While noninvasive imaging techniques using optical coherence tomography (OCT) and reflectance confocal microscopy (RCM) have proven to be helpful in the diagnosis of scarring alopecia in the context of LE, this study aimed to investigate line-field confocal OCT (LC-OCT) to identify characteristic features of cicatricial alopecia in LE.

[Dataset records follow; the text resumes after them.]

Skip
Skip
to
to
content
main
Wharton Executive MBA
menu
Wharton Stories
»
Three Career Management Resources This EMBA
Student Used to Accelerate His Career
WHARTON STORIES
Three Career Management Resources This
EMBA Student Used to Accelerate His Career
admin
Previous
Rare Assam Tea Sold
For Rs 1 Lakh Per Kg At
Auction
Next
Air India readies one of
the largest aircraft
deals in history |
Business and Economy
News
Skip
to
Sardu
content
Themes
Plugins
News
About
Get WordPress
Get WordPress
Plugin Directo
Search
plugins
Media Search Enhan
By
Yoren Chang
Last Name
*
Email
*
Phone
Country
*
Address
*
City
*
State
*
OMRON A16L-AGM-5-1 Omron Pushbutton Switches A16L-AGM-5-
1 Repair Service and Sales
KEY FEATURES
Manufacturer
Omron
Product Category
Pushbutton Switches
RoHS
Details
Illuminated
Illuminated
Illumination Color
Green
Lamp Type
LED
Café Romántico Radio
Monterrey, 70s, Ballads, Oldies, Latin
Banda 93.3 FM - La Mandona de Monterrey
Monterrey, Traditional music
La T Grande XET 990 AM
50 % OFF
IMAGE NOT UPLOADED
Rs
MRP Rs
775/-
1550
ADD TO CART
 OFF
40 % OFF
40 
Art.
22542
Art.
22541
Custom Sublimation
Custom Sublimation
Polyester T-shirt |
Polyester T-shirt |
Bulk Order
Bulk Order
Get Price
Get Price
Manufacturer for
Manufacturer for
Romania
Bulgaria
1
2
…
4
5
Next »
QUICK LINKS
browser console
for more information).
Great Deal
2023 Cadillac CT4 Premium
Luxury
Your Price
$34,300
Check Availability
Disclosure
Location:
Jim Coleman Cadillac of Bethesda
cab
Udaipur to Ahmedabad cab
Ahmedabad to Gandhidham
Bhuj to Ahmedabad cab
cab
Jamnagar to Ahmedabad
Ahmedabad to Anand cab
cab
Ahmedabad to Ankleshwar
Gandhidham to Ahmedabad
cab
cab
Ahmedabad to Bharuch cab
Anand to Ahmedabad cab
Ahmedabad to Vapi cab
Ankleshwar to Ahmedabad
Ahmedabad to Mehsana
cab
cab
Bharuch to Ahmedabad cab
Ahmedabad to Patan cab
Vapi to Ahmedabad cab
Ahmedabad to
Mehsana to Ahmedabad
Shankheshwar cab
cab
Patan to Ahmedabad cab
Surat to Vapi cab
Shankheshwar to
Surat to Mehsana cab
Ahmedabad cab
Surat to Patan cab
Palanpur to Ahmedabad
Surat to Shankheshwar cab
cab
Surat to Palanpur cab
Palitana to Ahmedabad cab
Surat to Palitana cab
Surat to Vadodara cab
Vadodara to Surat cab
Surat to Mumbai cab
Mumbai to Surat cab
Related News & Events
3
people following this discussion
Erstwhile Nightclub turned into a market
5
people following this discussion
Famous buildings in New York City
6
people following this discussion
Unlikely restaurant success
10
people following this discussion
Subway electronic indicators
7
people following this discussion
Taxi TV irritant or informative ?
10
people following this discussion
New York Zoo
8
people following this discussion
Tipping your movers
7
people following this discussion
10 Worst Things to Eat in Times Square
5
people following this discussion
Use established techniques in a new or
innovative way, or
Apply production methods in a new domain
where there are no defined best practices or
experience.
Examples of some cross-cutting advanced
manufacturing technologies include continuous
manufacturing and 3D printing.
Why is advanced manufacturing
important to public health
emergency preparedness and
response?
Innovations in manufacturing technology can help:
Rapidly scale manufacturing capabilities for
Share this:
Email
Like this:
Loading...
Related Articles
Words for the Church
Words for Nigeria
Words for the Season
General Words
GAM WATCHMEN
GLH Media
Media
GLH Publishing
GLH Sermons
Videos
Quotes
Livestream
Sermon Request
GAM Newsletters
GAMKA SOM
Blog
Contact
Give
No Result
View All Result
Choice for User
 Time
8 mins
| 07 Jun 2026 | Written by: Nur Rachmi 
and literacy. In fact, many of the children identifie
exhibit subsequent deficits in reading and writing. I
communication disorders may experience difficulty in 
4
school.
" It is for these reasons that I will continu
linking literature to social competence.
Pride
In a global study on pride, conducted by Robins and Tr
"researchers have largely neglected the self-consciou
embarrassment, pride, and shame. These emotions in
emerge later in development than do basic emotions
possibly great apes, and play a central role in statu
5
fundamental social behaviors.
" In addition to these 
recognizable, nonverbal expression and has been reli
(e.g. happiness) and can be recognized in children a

Fifteen patients with cicatricial alopecia in LE were included and the most affected/inflamed areas of the scalp were prospectively examined. In analogy to histopathology and previously reported criteria in RCM, all images were evaluated according to seven established criteria and underwent descriptive analyses.
LC-OCT revealed characteristic features of cicatricial alopecia, such as lymphocytic interface dermatitis (14/15; 93.3%) and basal cell vacuolization (13/15; 86.7%). The most impressive feature was the occurrence of prominent hyperreflective fibers in 14/15 patients (93.3%).
LC-OCT imaging can noninvasively detect morphologic criteria such as lymphocytic and vacuolar interface dermatitis of cicatricial alopecia due to LE. In particular, the presence of hyperreflective collagen fibers appears to be a characteristic easily recognizable feature that may facilitate differential diagnosis with other forms of cicatricial alopecia. Further studies are mandatory to differentiate other forms of scarring alopecia.
红斑狼疮(LE)是一种炎症性自身免疫性疾病,可在不同程度上影响皮肤。特别是盘状红斑狼疮(DLE)和罕见的狼疮脂膜炎/深部狼疮与瘢痕性脱发有关。临床、皮肤镜和组织学表现的异质性给临床医生在诊断和鉴别诊断其他类型的瘢痕性脱发时带来了巨大挑战。
虽然使用光学相干断层扫描(OCT)和反射共聚焦显微镜(RCM)等非侵入性成像技术已被证明有助于 LE 中瘢痕性脱发的诊断,但本研究旨在探讨线阵共聚焦 OCT(LC-OCT)以识别 LE 中瘢痕性脱发的特征性特征。
纳入了 15 例瘢痕性脱发的 LE 患者,并前瞻性检查头皮最受影响/发炎的区域。与组织病理学和以前在 RCM 中报道的标准类似,所有图像均根据七个既定标准进行评估,并进行描述性分析。
LC-OCT 显示了瘢痕性脱发的特征性特征,例如淋巴细胞界面性皮炎(14/15;93.3%)和基底细胞空泡化(13/15;86.7%)。最令人印象深刻的特征是在 14/15 例患者(93.3%)中出现明显的高反射纤维。
LC-OCT 成像可以无创性地检测到瘢痕性脱发的形态学标准,如 LE 引起的淋巴细胞和空泡性界面性皮炎。特别是,高反射胶原纤维的存在似乎是一种易于识别的特征性特征,可能有助于与其他类型的瘢痕性脱发进行鉴别诊断。需要进一步的研究来区分其他类型的瘢痕性脱发。